Joanne Pocock to Speak about her Townships Memoir Geneva’s Scrapbook in Lennoxville
On Saturday May 27 the Lennoxville Library will partner with Shoreline Press and the Eastern Townships Resource Centre to host an author event featuring author Joanne Pocock in conversation with Jody Robinson, Executive Director of the Eastern Townships Research Centre.
As a sociologist Joanne Pocock has devoted her professional life to better understanding the experience of Quebec’s English speakers and the challenges that they face. Organisations like the Townshippers’ Association use her evidence-based research and analysis to add scientific weight to their advocacy work on behalf of anglophones.
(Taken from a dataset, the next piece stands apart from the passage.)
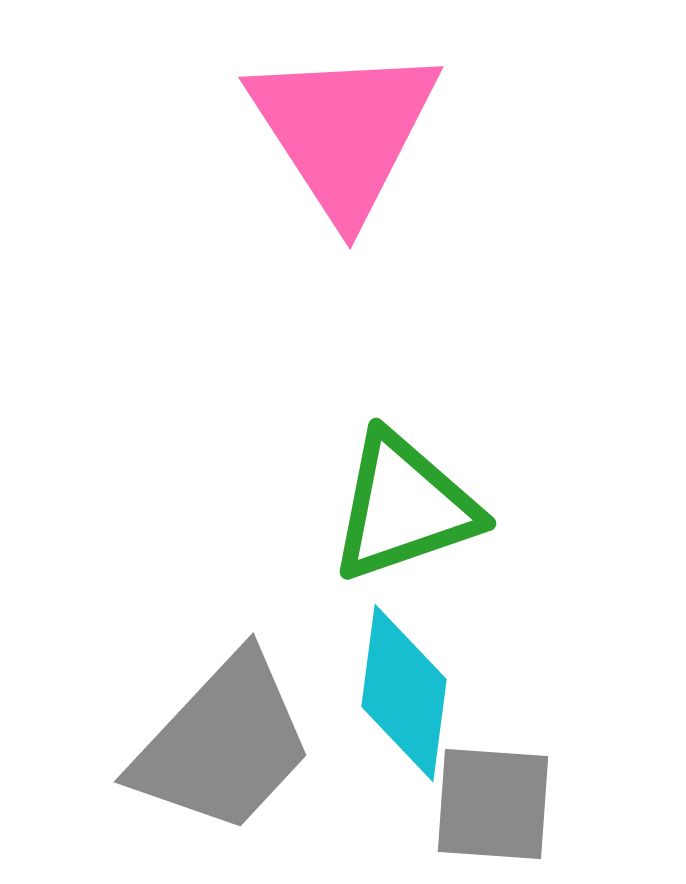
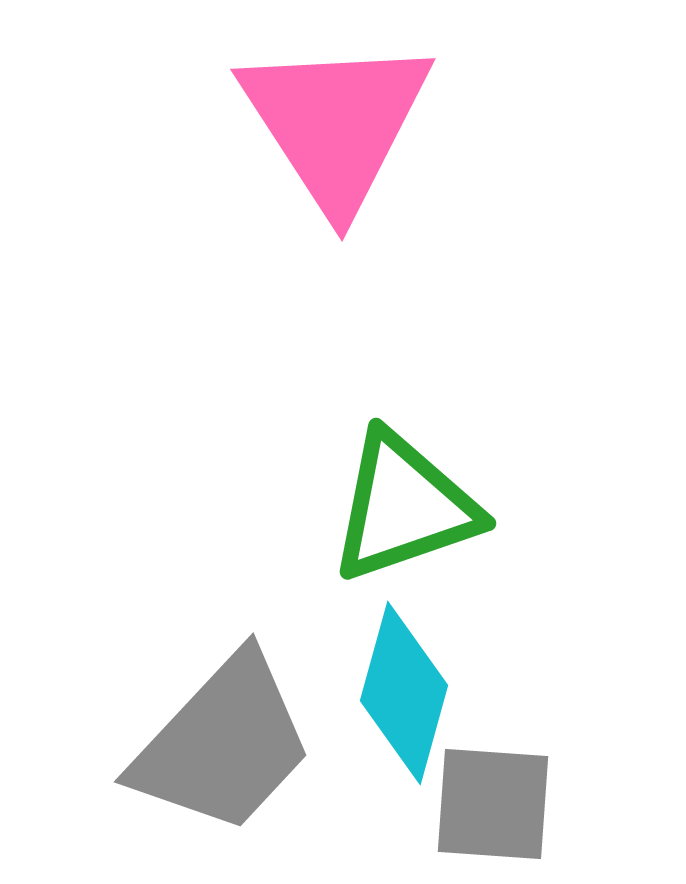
pink triangle: moved 8 px left, 8 px up
cyan diamond: rotated 8 degrees clockwise
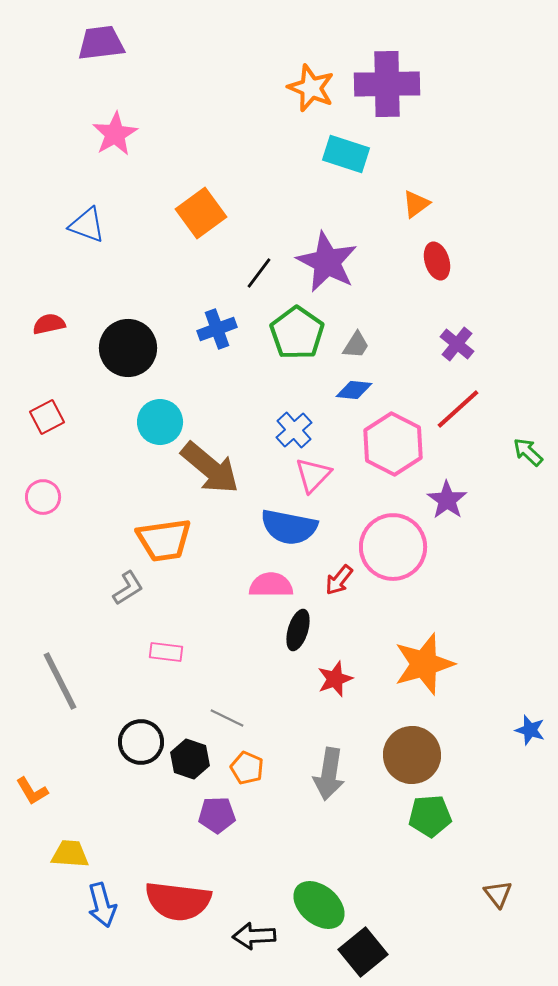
With her research credentials and her PHD in sociology, it might surprise some to see that her newest publication is written in a very different register. Geneva’s Scrapbook: the art of piecing a life together is personal and poignant. It tells of her own coming of age in places like Waterville, Hatley, and Lennoxville during the politically turbulent ‘70s and ‘80s, weaving her story into the lived experience of generations of Townshipper women, in particular the Gaelic speaking Megantic County “Downhomers” driven from their homes in Scotland’s Western Isles during the Highland Clearances of the 1820s and forced to adapt to a very different way of life in rural Quebec.
The result, as Sharon Mccully, publisher of The Record puts it, is a book full of “insight into the rural character and sense of connection among Eastern Townshippers that sheds light on the enduring vitality of these resilient minority language communities,” but it is also “beautifully written with images and smells that conjure the warmth of a country kitchen.” Far from being at odds, Pocock’s sociological inquiry and her personal, poetic memoir writing inform and nourish each other. Her career as a researcher and advocate for minority language communities is the natural and logical continuation of her desire to probe and question the historical context and various factors that shaped her family and her community.
The May 27 event will be an informal and wide-ranging conversation between Pocock and Jody Robinson of the Eastern Townships Resource Centre about Geneva’s Scrapbook, the genesis of the book, the writing process, the historical context that inspired it, the transmission of knowledge between generations of women, and the importance of personal narrative in telling the story of a people. As an archivist and historian who leads an organisation dedicated to the preservation of materials showing the development of the Eastern Townships and its English-speaking communities from the beginning of colonisation to the present, and a Townshipper herself, Robinson is well-poised to engage with these questions. The dialogue between two generations of Townships women promises to be a lively and fascinating deep-dive into what it means to belong to this place.
The event starts at 4 p.m. on Saturday May 27 and will be held in the Upper Hall of the Lennoxville United Church. Tea and pastries will be served starting at 3:30 p.m. It is free and open to the public.